Static bistability of spherical caps

TL;DR

This study investigates the conditions under which spherical shell caps exhibit bistability, identifying geometric thresholds and analyzing how indentation affects their stability and transition between states.

Contribution

It combines experiments, simulations, and theory to determine bistability thresholds and explores how indentation influences stability in spherical caps.

Findings

Bistability depends on solid angle geometry.

Modified shallow shell theory accurately predicts bistability.
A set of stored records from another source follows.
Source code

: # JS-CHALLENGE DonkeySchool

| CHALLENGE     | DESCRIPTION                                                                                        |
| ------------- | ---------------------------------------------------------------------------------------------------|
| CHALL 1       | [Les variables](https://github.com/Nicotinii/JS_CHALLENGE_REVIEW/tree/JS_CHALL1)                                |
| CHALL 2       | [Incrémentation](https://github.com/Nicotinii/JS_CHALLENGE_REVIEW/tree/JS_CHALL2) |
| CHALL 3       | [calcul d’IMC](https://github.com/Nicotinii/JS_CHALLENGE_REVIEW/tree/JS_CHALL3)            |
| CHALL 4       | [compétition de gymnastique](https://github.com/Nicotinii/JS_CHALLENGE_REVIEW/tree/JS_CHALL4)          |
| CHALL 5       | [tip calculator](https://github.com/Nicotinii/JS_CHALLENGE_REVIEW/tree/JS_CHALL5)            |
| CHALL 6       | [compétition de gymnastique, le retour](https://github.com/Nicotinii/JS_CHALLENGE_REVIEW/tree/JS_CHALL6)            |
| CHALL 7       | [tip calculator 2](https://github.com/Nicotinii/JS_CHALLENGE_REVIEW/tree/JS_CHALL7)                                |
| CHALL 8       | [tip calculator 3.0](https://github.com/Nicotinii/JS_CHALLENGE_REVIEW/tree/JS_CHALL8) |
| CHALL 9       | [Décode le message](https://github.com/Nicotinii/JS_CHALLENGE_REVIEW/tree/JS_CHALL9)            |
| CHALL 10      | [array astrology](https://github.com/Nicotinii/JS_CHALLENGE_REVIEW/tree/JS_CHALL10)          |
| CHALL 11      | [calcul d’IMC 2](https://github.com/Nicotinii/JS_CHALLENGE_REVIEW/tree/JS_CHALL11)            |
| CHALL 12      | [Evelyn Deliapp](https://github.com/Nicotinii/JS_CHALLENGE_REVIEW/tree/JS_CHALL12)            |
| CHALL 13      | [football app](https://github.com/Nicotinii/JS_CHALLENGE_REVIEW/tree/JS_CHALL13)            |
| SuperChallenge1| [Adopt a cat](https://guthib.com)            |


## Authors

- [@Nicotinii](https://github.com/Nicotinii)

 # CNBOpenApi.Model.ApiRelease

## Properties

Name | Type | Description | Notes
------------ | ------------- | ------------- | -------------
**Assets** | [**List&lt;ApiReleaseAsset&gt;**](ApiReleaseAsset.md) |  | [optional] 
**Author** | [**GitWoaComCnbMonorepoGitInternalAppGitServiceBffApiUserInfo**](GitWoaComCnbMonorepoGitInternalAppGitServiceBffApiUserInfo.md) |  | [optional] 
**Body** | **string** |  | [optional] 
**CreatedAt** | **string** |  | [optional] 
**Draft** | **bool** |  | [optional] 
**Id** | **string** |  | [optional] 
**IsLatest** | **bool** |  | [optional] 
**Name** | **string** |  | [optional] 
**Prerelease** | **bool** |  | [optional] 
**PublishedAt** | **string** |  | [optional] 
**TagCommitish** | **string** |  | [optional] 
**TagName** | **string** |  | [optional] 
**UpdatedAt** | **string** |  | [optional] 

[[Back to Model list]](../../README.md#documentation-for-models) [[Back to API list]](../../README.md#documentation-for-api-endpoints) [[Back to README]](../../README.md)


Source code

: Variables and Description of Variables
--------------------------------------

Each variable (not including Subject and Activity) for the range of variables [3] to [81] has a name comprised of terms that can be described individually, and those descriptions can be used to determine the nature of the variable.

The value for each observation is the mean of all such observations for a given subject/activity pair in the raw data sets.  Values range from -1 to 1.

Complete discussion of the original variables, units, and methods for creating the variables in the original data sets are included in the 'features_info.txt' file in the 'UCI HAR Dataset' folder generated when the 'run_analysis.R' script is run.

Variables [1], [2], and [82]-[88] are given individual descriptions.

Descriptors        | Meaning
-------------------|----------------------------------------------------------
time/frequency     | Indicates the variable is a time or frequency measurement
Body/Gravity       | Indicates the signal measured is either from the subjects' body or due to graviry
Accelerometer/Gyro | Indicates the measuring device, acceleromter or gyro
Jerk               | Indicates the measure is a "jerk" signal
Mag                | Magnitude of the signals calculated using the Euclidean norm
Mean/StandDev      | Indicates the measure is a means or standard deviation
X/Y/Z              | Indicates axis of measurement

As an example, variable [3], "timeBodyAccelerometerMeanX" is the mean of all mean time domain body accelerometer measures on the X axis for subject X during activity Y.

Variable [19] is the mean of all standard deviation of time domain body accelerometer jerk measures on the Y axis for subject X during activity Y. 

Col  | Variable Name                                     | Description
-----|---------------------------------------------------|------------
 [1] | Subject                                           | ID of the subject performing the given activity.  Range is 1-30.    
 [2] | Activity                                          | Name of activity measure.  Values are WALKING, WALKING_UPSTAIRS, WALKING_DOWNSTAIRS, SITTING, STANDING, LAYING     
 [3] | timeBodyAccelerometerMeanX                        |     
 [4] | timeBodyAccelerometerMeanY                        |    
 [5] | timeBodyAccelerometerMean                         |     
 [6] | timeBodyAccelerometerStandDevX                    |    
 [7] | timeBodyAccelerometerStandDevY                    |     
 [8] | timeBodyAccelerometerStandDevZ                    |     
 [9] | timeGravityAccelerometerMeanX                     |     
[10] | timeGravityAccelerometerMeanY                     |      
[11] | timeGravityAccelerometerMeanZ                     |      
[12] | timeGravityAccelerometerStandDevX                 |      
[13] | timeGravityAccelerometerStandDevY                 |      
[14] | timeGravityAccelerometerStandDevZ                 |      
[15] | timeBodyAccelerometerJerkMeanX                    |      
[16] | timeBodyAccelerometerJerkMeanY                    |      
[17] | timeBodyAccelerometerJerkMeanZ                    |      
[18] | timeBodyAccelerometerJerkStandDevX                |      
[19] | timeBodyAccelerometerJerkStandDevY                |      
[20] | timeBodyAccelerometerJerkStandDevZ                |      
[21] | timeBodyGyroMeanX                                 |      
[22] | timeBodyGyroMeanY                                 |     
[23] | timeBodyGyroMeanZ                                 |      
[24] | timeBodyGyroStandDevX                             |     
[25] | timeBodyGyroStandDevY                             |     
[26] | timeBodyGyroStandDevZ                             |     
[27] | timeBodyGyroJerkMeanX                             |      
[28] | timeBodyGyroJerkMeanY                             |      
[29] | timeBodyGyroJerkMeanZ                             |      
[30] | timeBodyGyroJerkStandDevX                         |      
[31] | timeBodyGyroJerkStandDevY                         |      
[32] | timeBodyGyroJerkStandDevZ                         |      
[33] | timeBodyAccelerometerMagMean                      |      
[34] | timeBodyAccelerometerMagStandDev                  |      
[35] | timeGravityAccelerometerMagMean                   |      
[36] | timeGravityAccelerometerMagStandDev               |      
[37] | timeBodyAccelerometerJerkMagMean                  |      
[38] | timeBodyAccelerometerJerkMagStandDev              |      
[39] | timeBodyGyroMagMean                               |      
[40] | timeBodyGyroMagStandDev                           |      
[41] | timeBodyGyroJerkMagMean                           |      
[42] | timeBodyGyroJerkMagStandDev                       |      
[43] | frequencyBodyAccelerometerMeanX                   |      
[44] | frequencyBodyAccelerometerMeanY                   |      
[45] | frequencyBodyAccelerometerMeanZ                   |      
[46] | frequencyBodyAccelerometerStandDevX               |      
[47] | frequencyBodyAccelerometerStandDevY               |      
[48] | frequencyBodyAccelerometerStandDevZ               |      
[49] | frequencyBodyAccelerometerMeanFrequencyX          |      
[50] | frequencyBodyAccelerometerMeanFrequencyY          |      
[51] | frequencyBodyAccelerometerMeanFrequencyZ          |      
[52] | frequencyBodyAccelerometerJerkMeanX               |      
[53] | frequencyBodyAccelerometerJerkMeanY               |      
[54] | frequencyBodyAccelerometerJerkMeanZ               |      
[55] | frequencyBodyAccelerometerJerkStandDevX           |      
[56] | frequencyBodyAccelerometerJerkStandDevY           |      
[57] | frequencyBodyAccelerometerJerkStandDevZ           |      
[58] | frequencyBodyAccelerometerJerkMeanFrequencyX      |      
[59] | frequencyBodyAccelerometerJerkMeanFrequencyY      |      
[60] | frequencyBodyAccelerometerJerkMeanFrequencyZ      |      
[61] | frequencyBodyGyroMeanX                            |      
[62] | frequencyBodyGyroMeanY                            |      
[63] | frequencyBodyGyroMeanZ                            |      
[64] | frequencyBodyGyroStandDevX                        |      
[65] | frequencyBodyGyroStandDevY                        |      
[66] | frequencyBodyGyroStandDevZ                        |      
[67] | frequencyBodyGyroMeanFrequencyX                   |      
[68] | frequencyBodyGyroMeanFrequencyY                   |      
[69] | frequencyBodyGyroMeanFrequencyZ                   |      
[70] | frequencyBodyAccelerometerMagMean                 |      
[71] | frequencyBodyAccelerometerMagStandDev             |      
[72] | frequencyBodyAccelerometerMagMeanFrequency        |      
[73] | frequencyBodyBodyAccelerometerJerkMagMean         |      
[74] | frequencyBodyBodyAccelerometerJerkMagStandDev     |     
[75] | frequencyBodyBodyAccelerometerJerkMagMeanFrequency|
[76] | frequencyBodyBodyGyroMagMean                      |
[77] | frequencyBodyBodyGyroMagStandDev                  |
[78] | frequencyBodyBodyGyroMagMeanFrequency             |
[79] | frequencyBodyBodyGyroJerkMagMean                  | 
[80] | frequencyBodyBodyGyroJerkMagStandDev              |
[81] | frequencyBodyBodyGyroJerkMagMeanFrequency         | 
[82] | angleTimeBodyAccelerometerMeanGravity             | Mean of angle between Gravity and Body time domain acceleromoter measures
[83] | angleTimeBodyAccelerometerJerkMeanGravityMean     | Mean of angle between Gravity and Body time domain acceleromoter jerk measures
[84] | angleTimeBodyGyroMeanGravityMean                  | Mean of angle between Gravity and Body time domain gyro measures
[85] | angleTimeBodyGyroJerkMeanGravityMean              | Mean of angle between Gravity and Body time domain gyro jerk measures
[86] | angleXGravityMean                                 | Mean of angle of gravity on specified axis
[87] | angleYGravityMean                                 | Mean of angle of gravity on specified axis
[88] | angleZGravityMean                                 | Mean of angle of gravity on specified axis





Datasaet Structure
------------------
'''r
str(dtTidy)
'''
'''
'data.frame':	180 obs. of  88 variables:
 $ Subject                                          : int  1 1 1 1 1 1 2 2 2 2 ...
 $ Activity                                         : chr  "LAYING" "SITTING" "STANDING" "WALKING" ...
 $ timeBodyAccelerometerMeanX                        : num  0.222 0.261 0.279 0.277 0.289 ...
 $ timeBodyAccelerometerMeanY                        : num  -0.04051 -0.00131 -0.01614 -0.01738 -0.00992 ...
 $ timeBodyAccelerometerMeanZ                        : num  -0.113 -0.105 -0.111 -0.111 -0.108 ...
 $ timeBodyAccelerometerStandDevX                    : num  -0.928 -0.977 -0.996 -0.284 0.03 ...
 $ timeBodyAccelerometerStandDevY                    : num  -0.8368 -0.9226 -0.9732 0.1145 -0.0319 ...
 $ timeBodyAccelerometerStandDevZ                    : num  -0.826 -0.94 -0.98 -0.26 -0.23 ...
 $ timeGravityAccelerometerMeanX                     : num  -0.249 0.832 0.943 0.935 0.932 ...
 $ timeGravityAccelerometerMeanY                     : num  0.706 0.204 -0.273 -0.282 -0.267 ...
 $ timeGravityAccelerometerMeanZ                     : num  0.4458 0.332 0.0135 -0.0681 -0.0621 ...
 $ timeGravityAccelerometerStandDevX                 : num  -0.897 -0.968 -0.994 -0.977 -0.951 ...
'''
Indentation can induce transitions or buckling depending on shell thickness.

Abstract

Depending on its geometry, a spherical shell may exist in one of two stable states without the application of any external force: there are two `self-equilibrated' states, one natural and the other inside out (or `everted'). Though this is familiar from everyday life -- an umbrella is remarkably stable, yet a contact lens can be easily turned inside out -- the precise shell geometries for which bistability is possible are not known. Here, we use experiments and finite element simulations to determine the threshold between bistability and monostability for shells of different solid angle. We compare these results with the prediction from shallow shell theory, showing that, when appropriately modified, this offers a very good account of bistability even for relatively deep shells. We then investigate the robustness of this bistability against pointwise indentation. We find that indentation provides a continuous route for transition between the two states for shells whose geometry makes them close to the threshold. However, for thinner shells, indentation leads to asymmetrical buckling before snap-through, while also making these shells more `robust' to snap-through. Our work sheds new light on the robustness of the `mirror buckling' symmetry of spherical shell caps.